» Task to complete: Rewrite the lines of the rows as a JSON list of strings, one string per line, with blank lines left out. Start at the first line of the rows and stop after the line that contains "店舗へお問い合わせの際は", covering only those lines.
(Material provided Opens)
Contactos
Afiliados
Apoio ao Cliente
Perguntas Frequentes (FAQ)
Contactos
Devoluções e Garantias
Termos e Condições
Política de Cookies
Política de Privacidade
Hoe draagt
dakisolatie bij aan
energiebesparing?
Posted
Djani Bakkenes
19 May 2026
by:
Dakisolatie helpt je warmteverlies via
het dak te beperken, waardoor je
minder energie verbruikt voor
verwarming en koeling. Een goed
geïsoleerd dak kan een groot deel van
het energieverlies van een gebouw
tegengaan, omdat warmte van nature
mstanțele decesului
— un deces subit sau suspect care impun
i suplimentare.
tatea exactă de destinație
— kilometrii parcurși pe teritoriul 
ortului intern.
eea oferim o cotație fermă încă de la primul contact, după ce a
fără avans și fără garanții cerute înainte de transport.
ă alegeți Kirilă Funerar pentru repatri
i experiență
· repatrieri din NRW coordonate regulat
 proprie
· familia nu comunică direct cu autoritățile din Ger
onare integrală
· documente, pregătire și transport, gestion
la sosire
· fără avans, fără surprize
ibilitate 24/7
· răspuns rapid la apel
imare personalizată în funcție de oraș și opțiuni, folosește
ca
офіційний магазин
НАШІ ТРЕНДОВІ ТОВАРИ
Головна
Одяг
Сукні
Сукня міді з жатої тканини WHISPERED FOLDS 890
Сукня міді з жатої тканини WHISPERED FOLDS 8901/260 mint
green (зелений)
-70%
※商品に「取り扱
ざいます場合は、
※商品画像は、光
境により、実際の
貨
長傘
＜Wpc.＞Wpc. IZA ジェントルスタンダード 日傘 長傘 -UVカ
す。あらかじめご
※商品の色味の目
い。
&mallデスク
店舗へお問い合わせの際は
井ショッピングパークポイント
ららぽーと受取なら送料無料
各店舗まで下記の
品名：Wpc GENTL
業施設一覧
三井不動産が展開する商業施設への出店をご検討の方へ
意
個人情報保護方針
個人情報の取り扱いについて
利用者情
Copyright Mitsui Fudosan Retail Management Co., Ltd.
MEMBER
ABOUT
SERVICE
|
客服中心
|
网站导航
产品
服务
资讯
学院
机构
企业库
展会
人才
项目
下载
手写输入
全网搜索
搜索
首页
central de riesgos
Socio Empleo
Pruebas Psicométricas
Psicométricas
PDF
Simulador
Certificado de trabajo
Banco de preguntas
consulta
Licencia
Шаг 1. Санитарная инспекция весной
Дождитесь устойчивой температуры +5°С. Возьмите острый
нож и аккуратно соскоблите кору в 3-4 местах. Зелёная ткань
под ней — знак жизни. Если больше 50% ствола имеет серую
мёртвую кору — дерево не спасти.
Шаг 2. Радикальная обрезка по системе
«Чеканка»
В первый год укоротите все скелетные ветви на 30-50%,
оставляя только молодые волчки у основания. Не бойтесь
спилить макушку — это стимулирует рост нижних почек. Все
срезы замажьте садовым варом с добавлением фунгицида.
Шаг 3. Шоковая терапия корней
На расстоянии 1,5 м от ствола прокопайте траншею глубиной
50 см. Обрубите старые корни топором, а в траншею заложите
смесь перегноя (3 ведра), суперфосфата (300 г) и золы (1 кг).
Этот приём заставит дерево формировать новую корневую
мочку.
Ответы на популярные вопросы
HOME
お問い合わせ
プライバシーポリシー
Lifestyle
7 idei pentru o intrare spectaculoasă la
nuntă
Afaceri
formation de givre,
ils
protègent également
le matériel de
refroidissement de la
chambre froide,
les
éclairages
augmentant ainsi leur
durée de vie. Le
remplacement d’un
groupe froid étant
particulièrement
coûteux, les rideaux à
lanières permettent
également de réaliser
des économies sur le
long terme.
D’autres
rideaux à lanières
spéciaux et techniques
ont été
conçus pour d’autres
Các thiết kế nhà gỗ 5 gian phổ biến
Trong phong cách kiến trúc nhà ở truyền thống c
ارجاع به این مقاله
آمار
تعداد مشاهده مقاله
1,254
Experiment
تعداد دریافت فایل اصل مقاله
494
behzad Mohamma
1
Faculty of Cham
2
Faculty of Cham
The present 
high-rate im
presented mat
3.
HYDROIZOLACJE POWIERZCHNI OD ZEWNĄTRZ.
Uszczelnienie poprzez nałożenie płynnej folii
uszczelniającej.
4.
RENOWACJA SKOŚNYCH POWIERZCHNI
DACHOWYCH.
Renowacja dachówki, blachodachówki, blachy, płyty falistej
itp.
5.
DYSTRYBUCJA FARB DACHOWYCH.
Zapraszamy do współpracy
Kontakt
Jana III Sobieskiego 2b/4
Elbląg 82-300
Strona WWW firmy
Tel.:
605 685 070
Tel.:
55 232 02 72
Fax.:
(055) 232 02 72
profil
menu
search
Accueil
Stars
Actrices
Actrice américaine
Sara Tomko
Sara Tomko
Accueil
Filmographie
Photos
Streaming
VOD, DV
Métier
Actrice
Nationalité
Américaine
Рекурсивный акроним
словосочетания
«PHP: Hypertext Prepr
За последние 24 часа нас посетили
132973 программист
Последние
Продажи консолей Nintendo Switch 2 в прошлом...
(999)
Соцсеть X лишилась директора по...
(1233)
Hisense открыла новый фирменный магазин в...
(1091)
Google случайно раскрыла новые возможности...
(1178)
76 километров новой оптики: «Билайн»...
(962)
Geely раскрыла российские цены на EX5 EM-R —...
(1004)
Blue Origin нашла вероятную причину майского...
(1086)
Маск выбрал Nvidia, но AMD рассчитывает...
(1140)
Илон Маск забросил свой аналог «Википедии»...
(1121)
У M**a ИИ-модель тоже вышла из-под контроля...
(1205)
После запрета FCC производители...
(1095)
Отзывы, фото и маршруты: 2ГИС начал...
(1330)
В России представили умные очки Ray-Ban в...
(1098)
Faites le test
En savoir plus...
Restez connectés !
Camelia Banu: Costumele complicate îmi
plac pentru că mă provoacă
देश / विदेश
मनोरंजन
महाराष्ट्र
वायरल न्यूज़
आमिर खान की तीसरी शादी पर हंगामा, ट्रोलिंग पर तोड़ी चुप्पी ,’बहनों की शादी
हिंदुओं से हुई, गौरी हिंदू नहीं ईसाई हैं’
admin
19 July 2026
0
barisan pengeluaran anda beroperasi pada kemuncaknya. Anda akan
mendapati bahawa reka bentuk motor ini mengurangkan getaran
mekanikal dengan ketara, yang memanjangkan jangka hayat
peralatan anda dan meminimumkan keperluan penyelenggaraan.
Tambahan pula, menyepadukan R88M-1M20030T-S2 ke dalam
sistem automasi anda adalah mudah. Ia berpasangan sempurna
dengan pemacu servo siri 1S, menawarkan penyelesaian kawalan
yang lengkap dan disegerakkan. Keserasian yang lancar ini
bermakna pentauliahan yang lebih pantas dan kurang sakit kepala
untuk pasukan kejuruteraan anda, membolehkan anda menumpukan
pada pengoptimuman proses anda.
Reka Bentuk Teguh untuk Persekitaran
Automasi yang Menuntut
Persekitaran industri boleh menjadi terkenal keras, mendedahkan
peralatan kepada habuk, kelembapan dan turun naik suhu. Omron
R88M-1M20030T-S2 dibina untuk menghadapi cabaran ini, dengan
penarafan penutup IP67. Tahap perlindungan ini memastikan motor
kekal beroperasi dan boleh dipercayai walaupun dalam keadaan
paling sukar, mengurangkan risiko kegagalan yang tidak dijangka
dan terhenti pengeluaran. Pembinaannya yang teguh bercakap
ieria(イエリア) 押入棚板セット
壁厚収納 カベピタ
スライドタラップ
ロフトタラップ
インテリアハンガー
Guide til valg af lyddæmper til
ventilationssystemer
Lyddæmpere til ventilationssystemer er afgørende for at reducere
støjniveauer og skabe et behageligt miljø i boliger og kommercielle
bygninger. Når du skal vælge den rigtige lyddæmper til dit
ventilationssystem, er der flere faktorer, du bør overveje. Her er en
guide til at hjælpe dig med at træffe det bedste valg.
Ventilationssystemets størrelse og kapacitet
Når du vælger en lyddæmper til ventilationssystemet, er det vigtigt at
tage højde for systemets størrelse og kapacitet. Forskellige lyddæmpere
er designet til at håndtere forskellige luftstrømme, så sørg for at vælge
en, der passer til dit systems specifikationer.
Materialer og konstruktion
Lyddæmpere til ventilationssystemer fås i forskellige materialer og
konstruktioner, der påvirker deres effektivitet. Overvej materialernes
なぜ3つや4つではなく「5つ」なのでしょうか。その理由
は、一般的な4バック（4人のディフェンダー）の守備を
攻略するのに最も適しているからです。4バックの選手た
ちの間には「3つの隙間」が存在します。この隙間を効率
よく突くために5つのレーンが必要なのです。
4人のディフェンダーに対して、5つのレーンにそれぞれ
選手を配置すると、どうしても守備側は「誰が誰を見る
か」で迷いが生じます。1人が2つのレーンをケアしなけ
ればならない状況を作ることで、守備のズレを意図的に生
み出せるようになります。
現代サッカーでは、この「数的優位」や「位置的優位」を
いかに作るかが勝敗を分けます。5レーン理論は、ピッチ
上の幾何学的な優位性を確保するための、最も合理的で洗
(Material provided Closes)
» Answer box:
[
  "Contactos",
  "Afiliados",
  "Apoio ao Cliente",
  "Perguntas Frequentes (FAQ)",
  "Contactos",
  "Devoluções e Garantias",
  "Termos e Condições",
  "Política de Cookies",
  "Política de Privacidade",
  "Hoe draagt",
  "dakisolatie bij aan",
  "energiebesparing?",
  "Posted",
  "Djani Bakkenes",
  "19 May 2026",
  "by:",
  "Dakisolatie helpt je warmteverlies via",
  "het dak te beperken, waardoor je",
  "minder energie verbruikt voor",
  "verwarming en koeling. Een goed",
  "geïsoleerd dak kan een groot deel van",
  "het energieverlies van een gebouw",
  "tegengaan, omdat warmte van nature",
  "mstanțele decesului",
  "— un deces subit sau suspect care impun",
  "i suplimentare.",
  "tatea exactă de destinație",
  "— kilometrii parcurși pe teritoriul ",
  "ortului intern.",
  "eea oferim o cotație fermă încă de la primul contact, după ce a",
  "fără avans și fără garanții cerute înainte de transport.",
  "ă alegeți Kirilă Funerar pentru repatri",
  "i experiență",
  "· repatrieri din NRW coordonate regulat",
  " proprie",
  "· familia nu comunică direct cu autoritățile din Ger",
  "onare integrală",
  "· documente, pregătire și transport, gestion",
  "la sosire",
  "· fără avans, fără surprize",
  "ibilitate 24/7",
  "· răspuns rapid la apel",
  "imare personalizată în funcție de oraș și opțiuni, folosește",
  "ca",
  "офіційний магазин",
  "НАШІ ТРЕНДОВІ ТОВАРИ",
  "Головна",
  "Одяг",
  "Сукні",
  "Сукня міді з жатої тканини WHISPERED FOLDS 890",
  "Сукня міді з жатої тканини WHISPERED FOLDS 8901/260 mint",
  "green (зелений)",
  "-70%",
  "※商品に「取り扱",
  "ざいます場合は、",
  "※商品画像は、光",
  "境により、実際の",
  "貨",
  "長傘",
  "＜Wpc.＞Wpc. IZA ジェントルスタンダード 日傘 長傘 -UVカ",
  "す。あらかじめご",
  "※商品の色味の目",
  "い。",
  "&mallデスク",
  "店舗へお問い合わせの際は"
]